EXERCISE MATERIALS section start

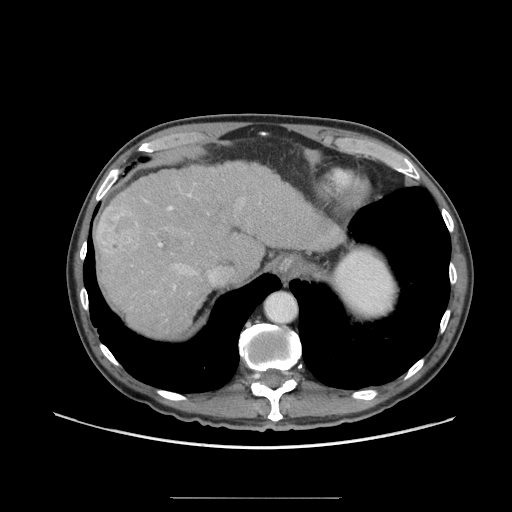
Contrast-enhanced abdominal CT (liver protocol), one axial slice. Reconstruction kernel STANDARD. 140 kVp. Soft-tissue window (W 400 / L 40 HU). 2.5 mm slice thickness. 512 × 512 image matrix, field of view 400 × 400 mm. Case-level facts recorded for this patient, not image findings: diagnosis: hepatocellular carcinoma (patient treated with transarterial chemoembolisation; whether this scan precedes or follows treatment is not stated here); TNM stage (as recorded): Stage-I; Child-Pugh class: A; tumour nodularity: uninodular; tumour size: 3.5 cm.
Annotated regions visible in this slice (semi-automatic segmentation, software-assisted and operator-edited):
- abdominal aorta: bounding box (x1, y1, x2, y2) in pixels: (266, 293, 297, 323)
- liver parenchyma outside the tumour (the mass and vessels are separate outlines, so this box may not span the whole liver): (94, 160, 344, 338)
- mass: (96, 206, 147, 262)
- portal vein: (145, 194, 216, 290)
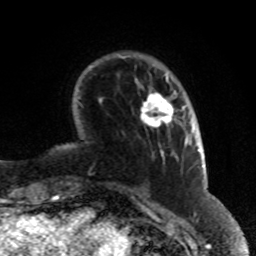
Breast MRI (dynamic contrast-enhanced), one axial slice; position 16 of 80 along the scan axis; cropped to one breast; dynamic contrast-enhanced series, time point 2 of 8 at this slice position (early post-contrast); 1.5 T; TE 4.2 ms, TR 7 ms; 2 mm slice thickness; 256 × 256 image matrix. Female patient.
Annotated regions visible in this slice (semi-automatic segmentation, software-assisted and operator-edited):
- enhancing-tissue mask used for the functional tumour volume (all voxels passing the contrast-enhancement thresholds inside the analysis volume; usually the tumour): bounding box (x1, y1, x2, y2) in pixels: (140, 93, 184, 128)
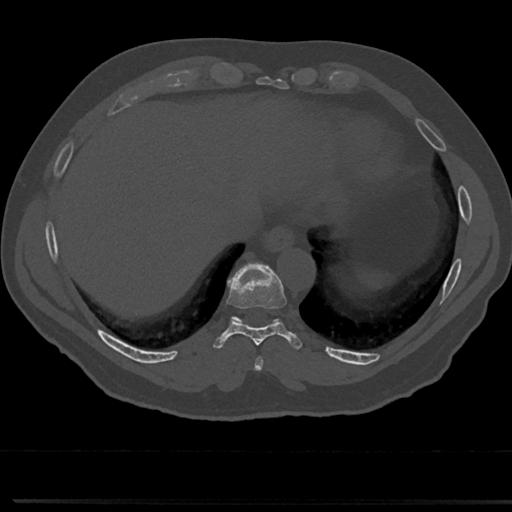
CT including the spine, one axial slice; position 298 of 817 along the scan axis; 120 kVp; bone window (W 1800 / L 400 HU); 0.5 mm slice thickness; 512 × 512 image matrix, field of view 355 × 355 mm. Male patient, age 61 years. From the clinical record (not read from this slice): primary cancer: prostate.
Annotated regions visible in this slice (semi-automatic segmentation, software-assisted and operator-edited):
- T8 vertebra: bounding box <236,326,283,357> (left, top, right, bottom; pixels)
- T9 vertebra: <232,266,283,330>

EXERCISE MATERIALS section end

**EXERCISE DETAILS:** Output the entries verbatim but drop the images.

**RESULT FOR THIS EXERCISE:**
Contrast-enhanced abdominal CT (liver protocol), one axial slice. Reconstruction kernel STANDARD. 140 kVp. Soft-tissue window (W 400 / L 40 HU). 2.5 mm slice thickness. 512 × 512 image matrix, field of view 400 × 400 mm. Case-level facts recorded for this patient, not image findings: diagnosis: hepatocellular carcinoma (patient treated with transarterial chemoembolisation; whether this scan precedes or follows treatment is not stated here); TNM stage (as recorded): Stage-I; Child-Pugh class: A; tumour nodularity: uninodular; tumour size: 3.5 cm.
Annotated regions visible in this slice (semi-automatic segmentation, software-assisted and operator-edited):
- abdominal aorta: bounding box (x1, y1, x2, y2) in pixels: (266, 293, 297, 323)
- liver parenchyma outside the tumour (the mass and vessels are separate outlines, so this box may not span the whole liver): (94, 160, 344, 338)
- mass: (96, 206, 147, 262)
- portal vein: (145, 194, 216, 290)
Breast MRI (dynamic contrast-enhanced), one axial slice; position 16 of 80 along the scan axis; cropped to one breast; dynamic contrast-enhanced series, time point 2 of 8 at this slice position (early post-contrast); 1.5 T; TE 4.2 ms, TR 7 ms; 2 mm slice thickness; 256 × 256 image matrix. Female patient.
Annotated regions visible in this slice (semi-automatic segmentation, software-assisted and operator-edited):
- enhancing-tissue mask used for the functional tumour volume (all voxels passing the contrast-enhancement thresholds inside the analysis volume; usually the tumour): bounding box (x1, y1, x2, y2) in pixels: (140, 93, 184, 128)
CT including the spine, one axial slice; position 298 of 817 along the scan axis; 120 kVp; bone window (W 1800 / L 400 HU); 0.5 mm slice thickness; 512 × 512 image matrix, field of view 355 × 355 mm. Male patient, age 61 years. From the clinical record (not read from this slice): primary cancer: prostate.
Annotated regions visible in this slice (semi-automatic segmentation, software-assisted and operator-edited):
- T8 vertebra: bounding box <236,326,283,357> (left, top, right, bottom; pixels)
- T9 vertebra: <232,266,283,330>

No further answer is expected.